Luckily for the Kid, Heyes has indeed come round, at least sort of. He’s staring in a very unsettling way at things only he can see and muttering to himself. Rachel, who has taken on the job of caring for him, asks him how he feels, and almost the first thing he asks in response is, “Where’s the Kid?” No longer at a brothel, Heyes, if that’s any consolation.

The sheriff comes in and asks him if he can remember whether his partner was riding in front of or behind him when he was shot, and Heyes, who even in his semi-concussed state is quick on the uptake, lies and says the Kid was in front of him. When I started writing these reviews, I swore not to complain every time the show violated the laws of physics for the sake of the plot, so I will not ponder the trajectory of a bullet which, when shot from behind, knocks a man backwards off his horse. Suffice it to say that the sheriff is satisfied, the Kid is off the hook, and he and Heyes share a Moment.

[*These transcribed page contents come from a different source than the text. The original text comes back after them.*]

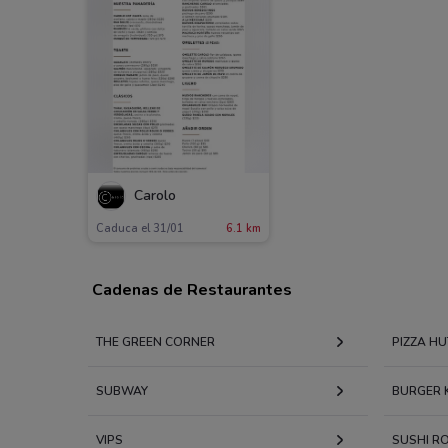
Carolo
Caduca el 31/01
6.1 km
Cadenas de Restaurantes
THE GREEN CORNER
PIZZA HU
SUBWAY
BURGER 
VIPS
SUSHI RO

The next day, the Kid tells Rachel he’s figured it out. She and Harvey were having an affair so Harvey decided to kill Jake, but first he shot everyone else who had been at the poker game in order to disguise his true motive. Jake figured this out in time and shot Harvey. Rachel is understandably appalled, devastated, disgusted and dismayed by this outrageous accusation. She confronts her husband, who admits he believed the rumours of the affair, but only once Harvey started killing people. Rachel says she can’t forgive him for believing she “would actually have something to do with an insane man who was killing people.” I think Rachel is missing the point here. Jake believed that she went along with Harvey’s plan to kill HIM. I really don’t see how there’s any coming back from that. It’s a lot worse than going out for a shag while your friend is on his death-bed.

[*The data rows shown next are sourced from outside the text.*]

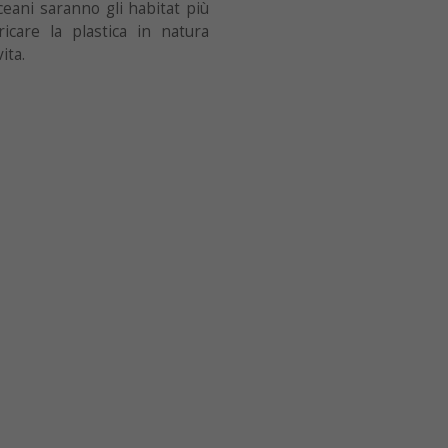
oceani saranno gli habitat più
icare la plastica in natura
ita.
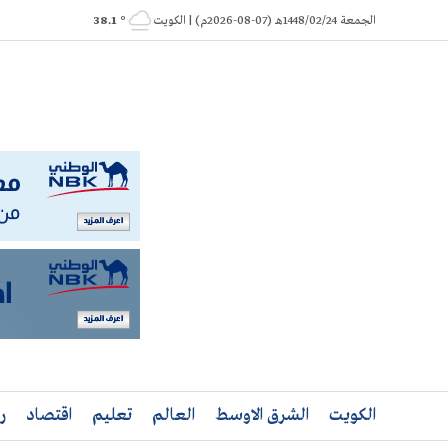
Ski
الجمعة 1448/02/24هـ (07-08-2026م) | الكويت
° 38.1
t
conten
الكويت
الشرق الاوسط
العالم
تعليم
اقتصاد
ر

Meanwhile the sheriff has also figured out what’s going on and arrives to arrest Jake, who flees. Rachel sends the sheriff and his deputy off the wrong way after they’ve made it very clear that Jake is going to hang for murder, assuming he doesn’t get shot during the arrest. Rachel then blackmails the Kid into going off to retrieve Jake by threatening to reveal his true identity, which Heyes blabbed while his mind was wandering. The Kid duly sets off, and hey, it’s just struck me that this is the story Liar Lady told Heyes about HER supposed husband in Return to Devil’s Hole. Except she actually went with Heyes, and really, it would make a lot more sense for Rachel to go with the Kid. In fact, she doesn’t even need the Kid. She could just have gone off after Jake herself. We’ve already seen she can ride. Some of the Men Who Suck were clearly on the writing team.

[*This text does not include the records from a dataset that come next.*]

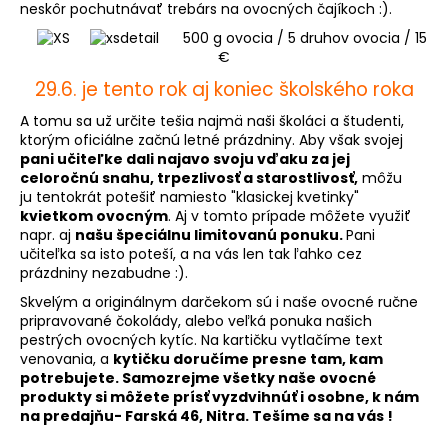
neskôr pochutnávať trebárs na ovocných čajíkoch :).
á
500 g ovocia / 5 druhov ovocia / 15
j
€
s
29.6. je tento rok aj koniec školského roka
ť
A tomu sa už určite tešia najmä naši školáci a študenti,
?
ktorým oficiálne začnú letné prázdniny. Aby však svojej
pani učiteľke dali najavo svoju vďaku za jej
celoročnú snahu, trpezlivosť a starostlivosť,
môžu
ju tentokrát potešiť namiesto "klasickej kvetinky"
kvietkom ovocným
. Aj v tomto prípade môžete využiť
HĽADAŤ
napr. aj
našu špeciálnu limitovanú ponuku.
Pani
učiteľka sa isto poteší, a na vás len tak ľahko cez
prázdniny nezabudne :).
Skvelým a originálnym darčekom sú i naše
ovocné ručne
O
pripravované čokolády
, alebo veľká ponuka našich
d
pestrých
ovocných kytíc.
Na kartičku vytlačíme text
venovania, a
kytičku doručíme presne tam, kam
p
potrebujete. Samozrejme všetky naše ovocné
o
produkty si môžete prísť vyzdvihnúť i osobne, k nám
r
na predajňu- Farská 46, Nitra. Tešíme sa na vás !
ú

Oh well. The Kid does a good job of retrieving Jake and says he’ll testify that he shot Harvey in self-defence (I also swore I wouldn’t complain about the show’s weird understanding of the law, so let’s just assume it does count as self-defence if you deliberately go out and shoot someone instead of telling the sheriff he’s after you). The Carlsons’ marriage is now going to be fine, Rachel will just have to swallow her pride and accept that standing by your man means sometimes having to put up with him accusing you of wanting him murdered.

Heyes is still too wobbly to ride far, but the doctor has said stagecoaches are okay, so he rather unsteadily mounts his horse to ride to the coach stop. Rachel promises she won’t ever tell anyone who they really are and Heyes demands to know how she found out, with a look that suggests he blames the Kid. The Kid responds, “Long story, but you’ve got a big mouth when you’ve got a bullet in your head.” It’s a great line, albeit with hindsight an uncomfortably ironic one. And Heyes’s abashed expression is also very funny. I assume there was a prior moment off-screen in which he said a more gracious thank you to Rachel Carlson for all the TLC she provided, otherwise I will have to add Heyes to the list of Men Who Suck.

Date: 2025-10-04 10:44 pm (UTC)
rach_74: (Default)
From: [personal profile] rach_74
I love how Kid's smugness rapidly drains away when he's told Harvey's dead.